Homoseksualni aktywiści szturmują szkoły

REKLAMA

Rządzący we Francji socjaliści okazują się – nie po raz pierwszy – prawdziwymi homofilami. Czasami ma się wrażenie, że ideologiczna pustka współczesnej lewicy została wypełniona rozmaitymi nurtami zboczeń o podłożu seksualnym. Gender, promocja homoseksualizmu, tęcza i hasło „homoseksualiści wszystkich krajów łączcie się w pary małżeńskie” zastąpił sierpa, młota, a nawet proletariuszy…

Oto grupujące homoseksualistów stowarzyszenie „Le Refuge” otrzymało z ministerstwa edukacji narodowej status organizacji wychowawczej, wspomagającej szkolnictwo państwowe. Oznacza to, że jego działacze będą mogli swobodnie wchodzić do placówek szkolnych, by propagować bliskie im idee. Przypomnijmy, że w listopadzie 2012 roku minister szkolnictwa odmówił temu stowarzyszeniu zgody na prowadzenie dodatkowych zajęć szkolnych. Odmowną decyzję anulował jednak sąd administracyjny. Ministerstwo złożyło apelację, ale nie wiedzieć czemu po pewnym czasie się z niej wycofało.

REKLAMA

„Le Refuge” teoretycznie zajmuje się udzielaniem schronienia młodym gejom, których przepędza z domu rodzina. Teraz liczy na intensyfikację i co najmniej podwojenie liczby prowadzonych w szkołach szkoleń nauczycieli i pogadanek. Promocja homoidelogii ma wejść przede wszystkim do placówek w tzw. trudnych dzielnicach, co przy okazji pokazuje, jakimi metodami socjaliści chcą walczyć ze zjawiskami wykluczenia, spadku poziomu nauki i załamania się edukacji na przedmieściach wielkich miast. W komunikacie wydanym przez przewodniczącego stowarzyszenia „Le Refuge”, Mikołaja Noquiera, napisał on, że dodatkowe zajęcia „są niezbędne, bo uprzedzenia i stereotypy dotyczące homoseksualizmu i transseksualizmu są mocno zakorzenione u większości licealistów”. Główny nacisk wykładów ma dotyczyć homoseksualności i zjawiska tzw. homofobii. Stowarzyszenie prowadzi swoją homoseksualną propagandę w liceach ogólnokształcących i zawodowych w regionie Prowansja-Alpy-Lazurowe Wybrzeże na południu Francji oraz w regionie paryskim od 2010 roku. W ub. roku w szkoleniach „Le Refuge” wzięło udział 1500 uczniów.

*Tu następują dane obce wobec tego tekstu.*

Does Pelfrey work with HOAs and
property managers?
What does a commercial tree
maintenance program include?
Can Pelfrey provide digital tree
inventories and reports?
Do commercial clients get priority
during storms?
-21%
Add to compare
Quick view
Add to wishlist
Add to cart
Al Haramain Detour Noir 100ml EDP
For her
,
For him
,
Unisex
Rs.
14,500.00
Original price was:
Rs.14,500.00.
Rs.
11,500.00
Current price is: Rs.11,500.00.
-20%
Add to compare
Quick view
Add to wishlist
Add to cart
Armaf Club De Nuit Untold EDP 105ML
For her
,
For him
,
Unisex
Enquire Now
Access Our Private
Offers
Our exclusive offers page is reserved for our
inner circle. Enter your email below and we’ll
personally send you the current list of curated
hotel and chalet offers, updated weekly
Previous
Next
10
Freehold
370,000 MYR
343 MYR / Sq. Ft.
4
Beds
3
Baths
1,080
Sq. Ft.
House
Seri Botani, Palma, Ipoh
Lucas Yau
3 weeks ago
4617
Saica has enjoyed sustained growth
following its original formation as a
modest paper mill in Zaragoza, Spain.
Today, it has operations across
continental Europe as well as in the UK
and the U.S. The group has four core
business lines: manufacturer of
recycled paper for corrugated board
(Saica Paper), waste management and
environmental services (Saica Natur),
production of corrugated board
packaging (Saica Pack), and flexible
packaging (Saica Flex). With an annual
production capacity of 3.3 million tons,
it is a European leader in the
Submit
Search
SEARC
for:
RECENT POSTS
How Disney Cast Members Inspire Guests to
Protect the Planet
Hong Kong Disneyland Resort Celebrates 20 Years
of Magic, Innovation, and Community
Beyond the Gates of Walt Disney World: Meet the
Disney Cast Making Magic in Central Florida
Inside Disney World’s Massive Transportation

Przypomnijmy, że za „szkolenie” młodzieży i pedagogów zabierają się od dłuższego czasu i inne lewackie organizacje. Dzięki protestom rodziców i kilku organizacji katolickich (Stowarzyszenia Rodzina Katolickich – CNAFC) zatrzymano np. w 2013 roku inwazję prelegentów z LGBT czy SOS Homofobia na szkoły. Skarżący rodzice udowodnili, że pod przykrywką „walki z homofobią” organizacje te krzewiły ideologiczną propagandę. Sądy przyznały, że ich proponowane programy zajęć były „zbyt jednostronne i stanowiły zamach na przekonania religijne i filozoficzne uczniów”. Ministerstwo wyraźnie jednak nowej modzie sprzyja, czego przykładem jest pięcioletnie pozwolenie na buszowanie po szkołach wspomnianego wyżej „Le Refuge”.